● **THE TASK**
Can you write out the entries below word for word, leaving out the picture markers?

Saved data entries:
____________
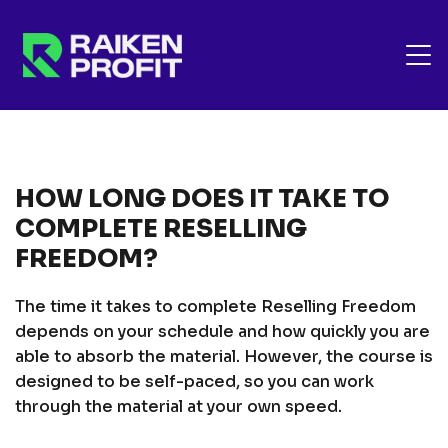
HOW LONG DOES IT TAKE TO
COMPLETE RESELLING
FREEDOM?
The time it takes to complete Reselling Freedom
depends on your schedule and how quickly you are
able to absorb the material. However, the course is
designed to be self-paced, so you can work
through the material at your own speed.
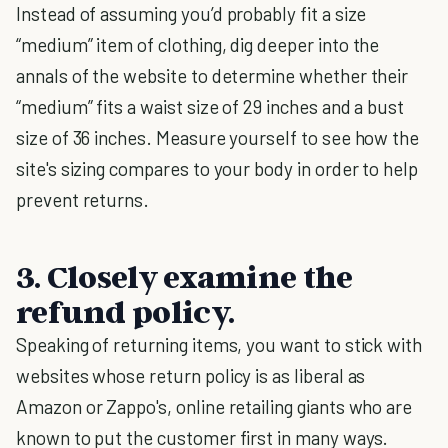
Instead of assuming you’d probably fit a size
“medium” item of clothing, dig deeper into the
annals of the website to determine whether their
“medium” fits a waist size of 29 inches and a bust
size of 36 inches. Measure yourself to see how the
site's sizing compares to your body in order to help
prevent returns.
3. Closely examine the
refund policy.
Speaking of returning items, you want to stick with
websites whose return policy is as liberal as
Amazon or Zappo's, online retailing giants who are
known to put the customer first in many ways.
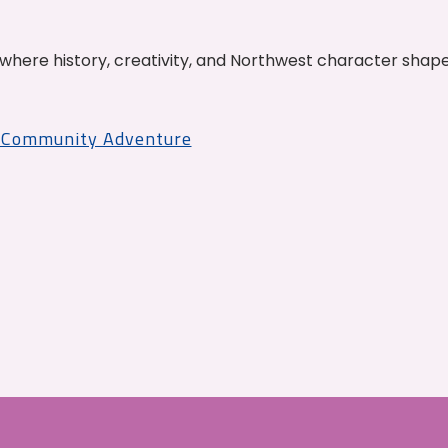
where history, creativity, and Northwest character shap
r Community Adventure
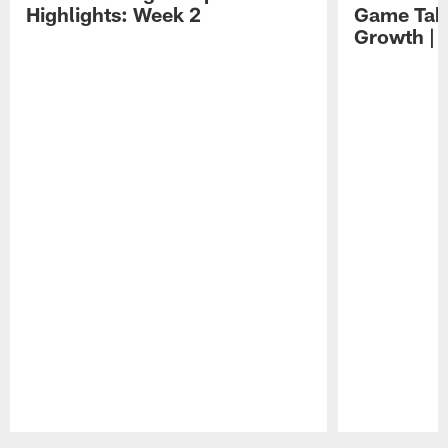
Highlights: Week 2
Game Tak
Growth | 
Pause
Play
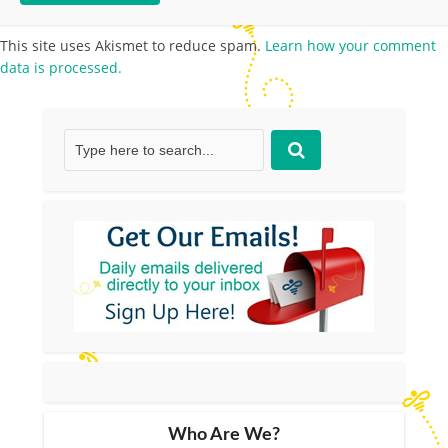
This site uses Akismet to reduce spam.
Learn how your comment
data is processed.
Who Are We?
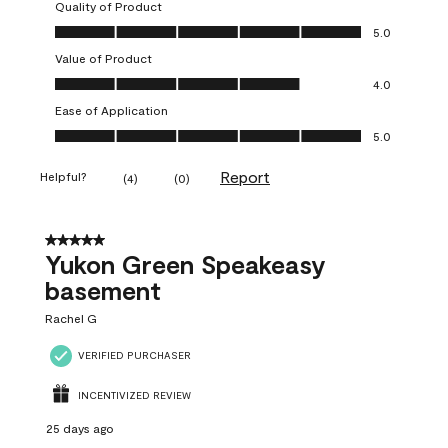
Quality of Product
Quality of Product, 5.0 out of 5
5.0
Value of Product
Value of Product, 4.0 out of 5
4.0
Ease of Application
Ease of Application, 5.0 out of 5
5.0
Report
Helpful?
(
4
)
(
0
)
5 out of 5 stars.
Yukon Green Speakeasy
basement
Rachel G
VERIFIED PURCHASER
INCENTIVIZED REVIEW
25 days ago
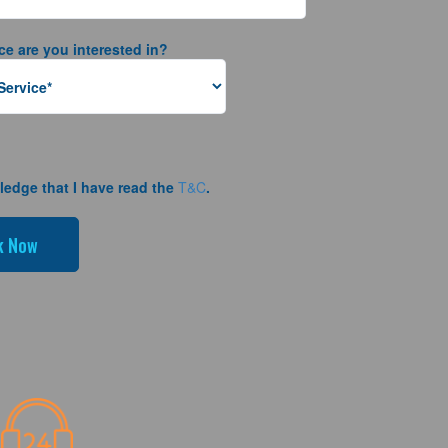
ce are you interested in?
ledge that I have read the
T&C
.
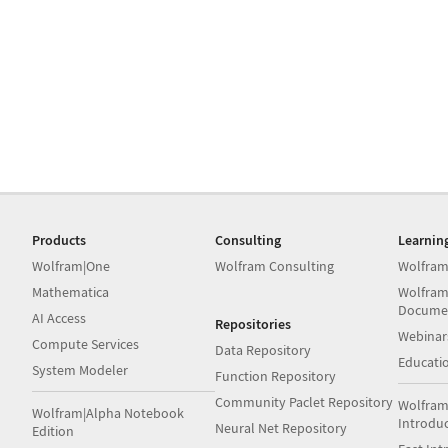
Products
Consulting
Learnin
Wolfram|One
Wolfram Consulting
Wolfram
Mathematica
Wolfram
Docume
AI Access
Repositories
Webinar
Compute Services
Data Repository
Educati
System Modeler
Function Repository
Community Paclet Repository
Wolfram
Wolfram|Alpha Notebook
Introdu
Neural Net Repository
Edition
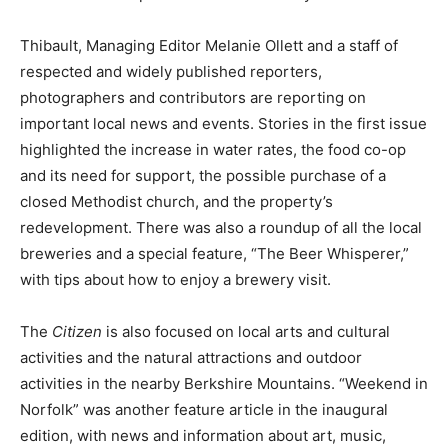
Thibault, Managing Editor Melanie Ollett and a staff of
respected and widely published reporters,
photographers and contributors are reporting on
important local news and events. Stories in the first issue
highlighted the increase in water rates, the food co-op
and its need for support, the possible purchase of a
closed Methodist church, and the property’s
redevelopment. There was also a roundup of all the local
breweries and a special feature, “The Beer Whisperer,”
with tips about how to enjoy a brewery visit.
The
Citizen
is also focused on local arts and cultural
activities and the natural attractions and outdoor
activities in the nearby Berkshire Mountains. “Weekend in
Norfolk” was another feature article in the inaugural
edition, with news and information about art, music,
____________
● **ANSWER BOX**
HOW LONG DOES IT TAKE TO
COMPLETE RESELLING
FREEDOM?
The time it takes to complete Reselling Freedom
depends on your schedule and how quickly you are
able to absorb the material. However, the course is
designed to be self-paced, so you can work
through the material at your own speed.
Instead of assuming you’d probably fit a size
“medium” item of clothing, dig deeper into the
annals of the website to determine whether their
“medium” fits a waist size of 29 inches and a bust
size of 36 inches. Measure yourself to see how the
site's sizing compares to your body in order to help
prevent returns.
3. Closely examine the
refund policy.
Speaking of returning items, you want to stick with
websites whose return policy is as liberal as
Amazon or Zappo's, online retailing giants who are
known to put the customer first in many ways.
where history, creativity, and Northwest character shap
r Community Adventure
Highlights: Week 2
Game Tak
Growth | 
Pause
Play
This site uses Akismet to reduce spam.
Learn how your comment
data is processed.
Who Are We?
Quality of Product
Quality of Product, 5.0 out of 5
5.0
Value of Product
Value of Product, 4.0 out of 5
4.0
Ease of Application
Ease of Application, 5.0 out of 5
5.0
Report
Helpful?
(
4
)
(
0
)
5 out of 5 stars.
Yukon Green Speakeasy
basement
Rachel G
VERIFIED PURCHASER
INCENTIVIZED REVIEW
25 days ago
ce are you interested in?
ledge that I have read the
T&C
.
Products
Consulting
Learnin
Wolfram|One
Wolfram Consulting
Wolfram
Mathematica
Wolfram
Docume
AI Access
Repositories
Webinar
Compute Services
Data Repository
Educati
System Modeler
Function Repository
Community Paclet Repository
Wolfram
Wolfram|Alpha Notebook
Introdu
Neural Net Repository
Edition
Thibault, Managing Editor Melanie Ollett and a staff of
respected and widely published reporters,
photographers and contributors are reporting on
important local news and events. Stories in the first issue
highlighted the increase in water rates, the food co-op
and its need for support, the possible purchase of a
closed Methodist church, and the property’s
redevelopment. There was also a roundup of all the local
breweries and a special feature, “The Beer Whisperer,”
with tips about how to enjoy a brewery visit.
The
Citizen
is also focused on local arts and cultural
activities and the natural attractions and outdoor
activities in the nearby Berkshire Mountains. “Weekend in
Norfolk” was another feature article in the inaugural
edition, with news and information about art, music,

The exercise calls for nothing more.